Like the conductor of a complex symphony, Ting manages every aspect of the project himself. His reputation as a control freak was on display at a recent meeting in a windowless room at Kennedy Space Center. Sitting front and center, he kept his speakers on a tight schedule during the brutal three-day gathering. “Avanti! Avanti!” he urged an Italian colleague who paused to answer a question. Weary physicists eager for a coffee break would make a move for the door, only to be told by a smiling Ting, “No coffee until after the next presentation!”
But Ting also knows to add levity to what often becomes a grinding nuts-and-bolts process. He bet one Italian colleague five dollars that he couldn’t set up a Powerpoint presentation with his laptop. When the Italian succeeded, Ting reluctantly paid him off, but later got revenge by hiding the same laptop, making his frantic colleague search everywhere.
His team members, which include some of the most distinguished physicists in the world, submit to Ting’s antics because they trust him to get the job done. “He’s driven purely by science,” says Roberto Battiston, a physicist at Perugia University in Italy. “Even if a technical decision means political disaster, he doesn’t care.”
Ting knows that simply being an autocrat, without a good argument to back up his judgments, would never work. “In an international collaboration, you cannot order people around,” he says. “You can only convince people, because they do not report financially to you.” Still, it’s a far cry from the multi-national committees that typically run Big Science projects, with their endless meetings and consensus building. “He’s not democratic at all,” says physicist Cristina Vannini of the National Institute of Nuclear Physics in Pisa, Italy. “Democracy doesn’t work—there must be one person who decides.”
His toughest call to date, Ting recalls, was to rule out using the Chinese-built magnet for the space station flight—a major blow for Chinese re-searchers.
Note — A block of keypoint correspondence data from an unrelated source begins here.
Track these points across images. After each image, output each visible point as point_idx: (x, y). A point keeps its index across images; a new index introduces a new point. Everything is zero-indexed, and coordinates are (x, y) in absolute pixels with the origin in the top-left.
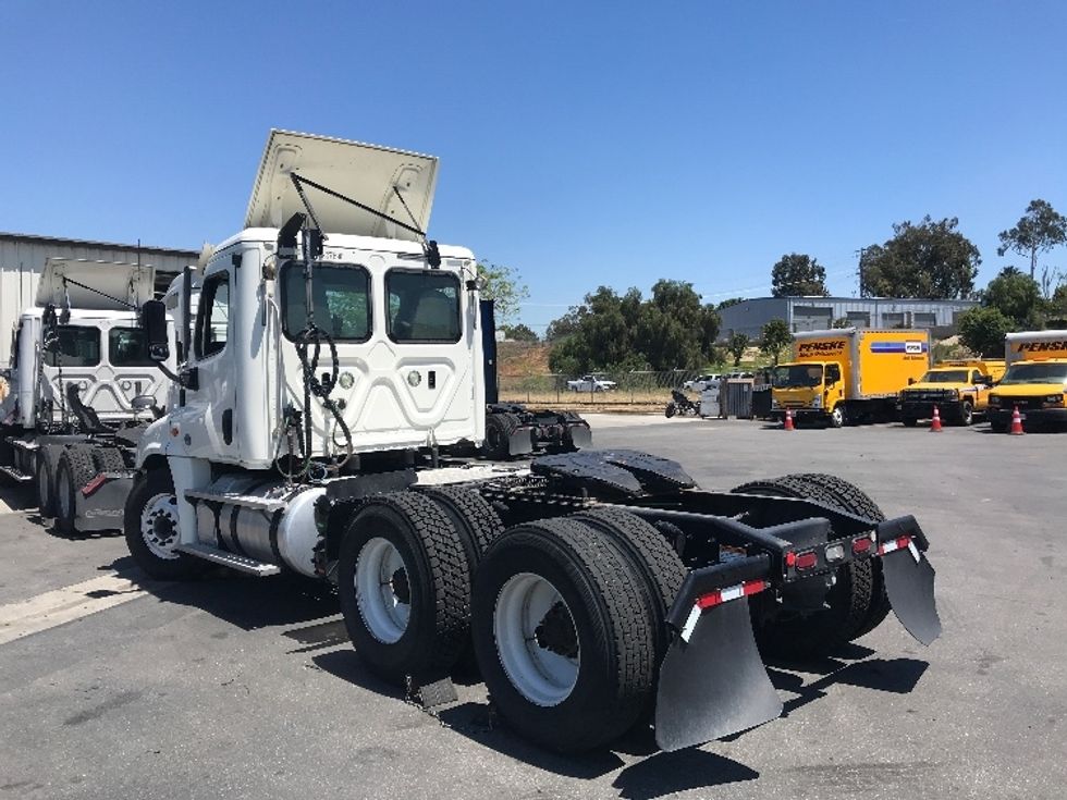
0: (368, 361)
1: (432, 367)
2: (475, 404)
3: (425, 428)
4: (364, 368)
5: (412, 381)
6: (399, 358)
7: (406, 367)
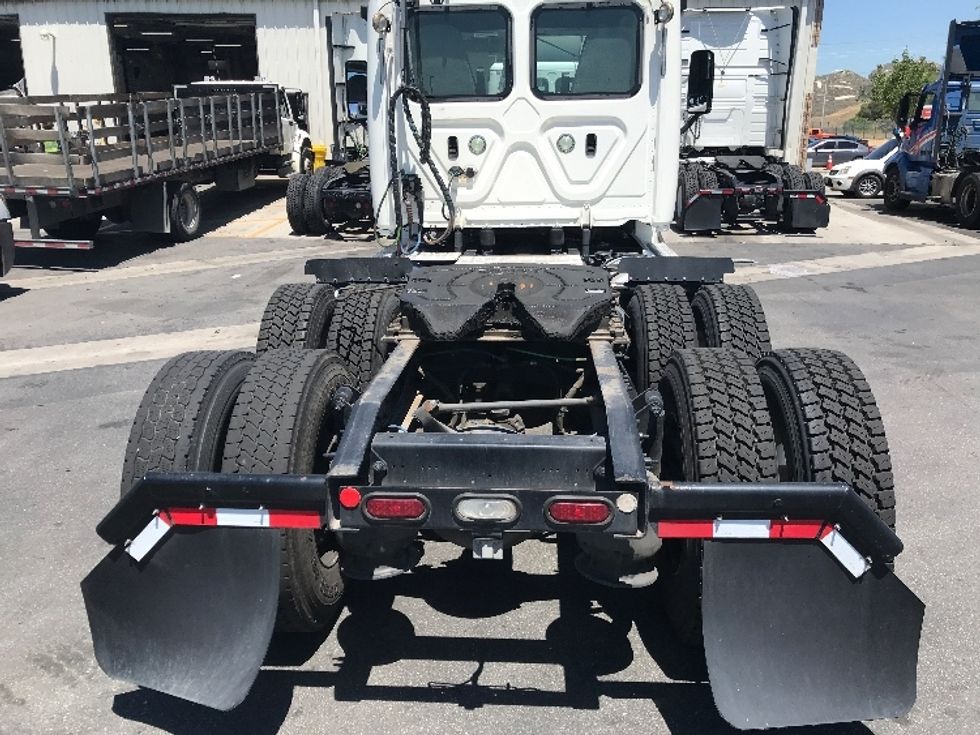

Instead, the team turned to a far more powerful superconducting magnet, which will be much more expensive. Ting also regrets that Russia was unable to join the program for lack of funds.
Russia is, however, involved in another anti-matter experiment, which rivals—or complements, depending on your viewpoint—the AMS. Called PAMELA, the project is slated to put a much smaller magnet into space on a free-flying satellite next year, although it likely will be delayed. Russia is supposed to provide the launch vehicle, while a small team of mostly Italian researchers is building the device. Since it has to carry its own power source, the magnet is much smaller and has a shorter lifetime than the AMS’s magnet. Ting also points out that PAMELA will only have one-thousandth the sensitivity of his experiment. But some of his collaborators say that while it lacks the sophistication of their device, the Russian instrument could provide additional evidence of anti-matter.
Ting, though, is clearly aiming to be first. He’s already pondering what a third AMS mission would look like. And he seems untroubled by the skeptics. “He doesn’t care,” says Ahlen. “He’s happiest just exploring.”
If his gamble pays off, Ting may someday have big news to report to the world. In the meantime, the particle physicists on his team are looking outward to the stars, and astrophysicists are paying closer attention to their colleagues from underground. That alone may be progress for those with the difficult job of explaining why half the universe has gone missing.